Pastor Mark Finley wrote this article recently on his blog.

Public Evangelism has gotten some pretty low marks recently. Many church administrators and pastors believe it is too expensive, too intense, and too confrontational. They are convinced that the effort and energy, the time and money spent could be better expended on other forms of outreach.

One of the challenges, of course, is that there are not many other forms of evangelism that are producing any significant results in the Western world. Here are my thoughts on why public evangelism is often ineffective: Public evangelism is ineffective when it is viewed as an event and not as a process.

If the sum of outreach in a local congregation is a traditional “three week” evangelistic prophecy meeting, we should not expect very many results at all. Successful evangelistic meetings are part of a continual cycle of the church’s witness.

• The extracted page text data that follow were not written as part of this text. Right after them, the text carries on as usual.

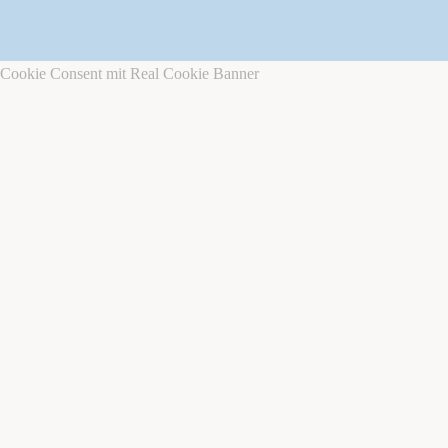
Cookie Consent mit Real Cookie Banner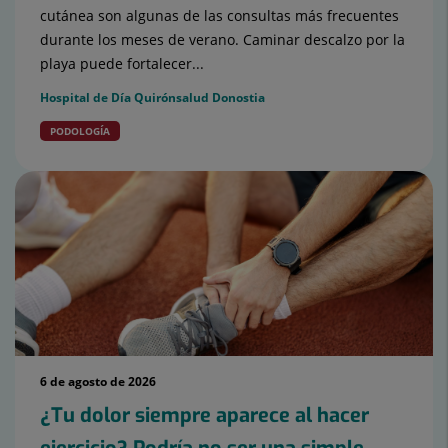
cutánea son algunas de las consultas más frecuentes
durante los meses de verano. Caminar descalzo por la
playa puede fortalecer...
Hospital de Día Quirónsalud Donostia
PODOLOGÍA
6 de agosto de 2026
¿Tu dolor siempre aparece al hacer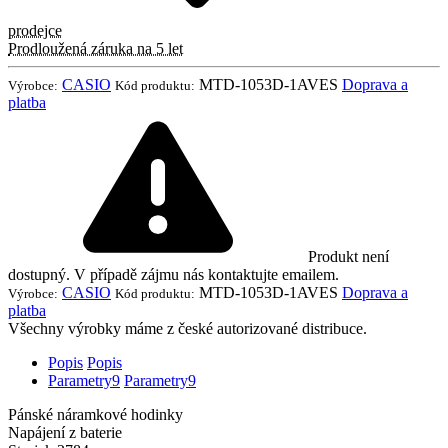
prodejce
Prodloužená záruka na 5 let
CASIO
MTD-1053D-1AVES
Doprava a
Výrobce:
Kód produktu:
platba
Produkt není
dostupný. V případě zájmu nás kontaktujte emailem.
CASIO
MTD-1053D-1AVES
Doprava a
Výrobce:
Kód produktu:
platba
Všechny výrobky máme z české autorizované distribuce.
Popis
Popis
Parametry
9
Parametry
9
Pánské náramkové hodinky
Napájení z baterie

When a local congregation is actively involved in community based outreach seminars, personal contacts, and interest generating events throughout the year, an interest base will be developed. Then the Holy Spirit will powerfully use public evangelism to reap an abundant harvest. To paraphrase a Biblical principle “Whatever the church sows that it will also reap.”

Public evangelism is ineffective when church members stand by as spectators, invite few friends, sporadically attend the meetings and casually pray for their city. Soul-winning is not a spectator sport. When the church is actively involved, passionately praying for the outpouring of the Holy Spirit on the public meetings, inviting their friends, neighbors and relatives that do not know Christ or the Adventist message, miracles happen.

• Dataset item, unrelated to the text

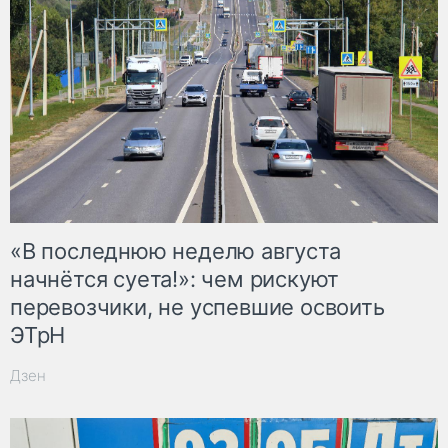
«В последнюю неделю августа
начнётся суета!»: чем рискуют
перевозчики, не успевшие освоить
ЭТрН
Дзен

I am reminded of Ellen White’s clear statement in Desire of Ages page 535, “What human power can do divine power is not summoned to do.” Public Evangelism is ineffective when the emphasis is on numbers and not people. When the focus of public evangelism is on the number of people baptized rather than individuals transformed by the grace of Christ and won to God’s kingdom, God’s power is limited. There may be an illusion of success—but rapid baptisms for numbers’ sake or manipulating people for one’s own self-glory may be “sweet in the mouth but it will certainly be bitter in the belly.”

Competition among administrators, pastors and evangelists to baptize the largest numbers stifles the genuine working of the Holy Spirit. God honors a life totally dedicated to loving people for Jesus sake, meeting their needs, sharing His message and inviting them to make the most important decision of their lives.

God has promised when the church is actively involved in an ongoing cycle of evangelism and administrators, pastors and lay people reach out to their communities unselfishly with the genuine desire to share His love with others there will be an abundant harvest.